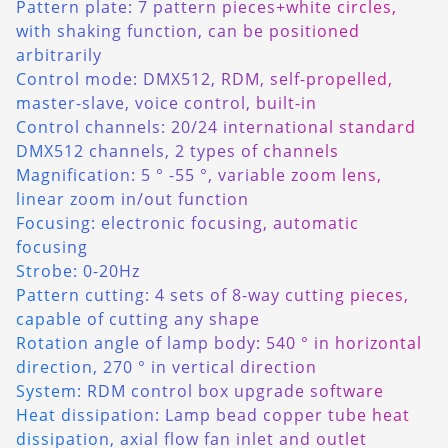
Pattern plate: 7 pattern pieces+white circles,
with shaking function, can be positioned
arbitrarily
Control mode: DMX512, RDM, self-propelled,
master-slave, voice control, built-in
Control channels: 20/24 international standard
DMX512 channels, 2 types of channels
Magnification: 5 ° -55 °, variable zoom lens,
linear zoom in/out function
Focusing: electronic focusing, automatic
focusing
Strobe: 0-20Hz
Pattern cutting: 4 sets of 8-way cutting pieces,
capable of cutting any shape
Rotation angle of lamp body: 540 ° in horizontal
direction, 270 ° in vertical direction
System: RDM control box upgrade software
Heat dissipation: Lamp bead copper tube heat
dissipation, axial flow fan inlet and outlet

WHAT TO WORK ON: Where does the word "Pattern" appear in the listing above? Copy every line that holds it.

RESULT FOR THIS EXERCISE:
Pattern plate: 7 pattern pieces+white circles,
Pattern cutting: 4 sets of 8-way cutting pieces,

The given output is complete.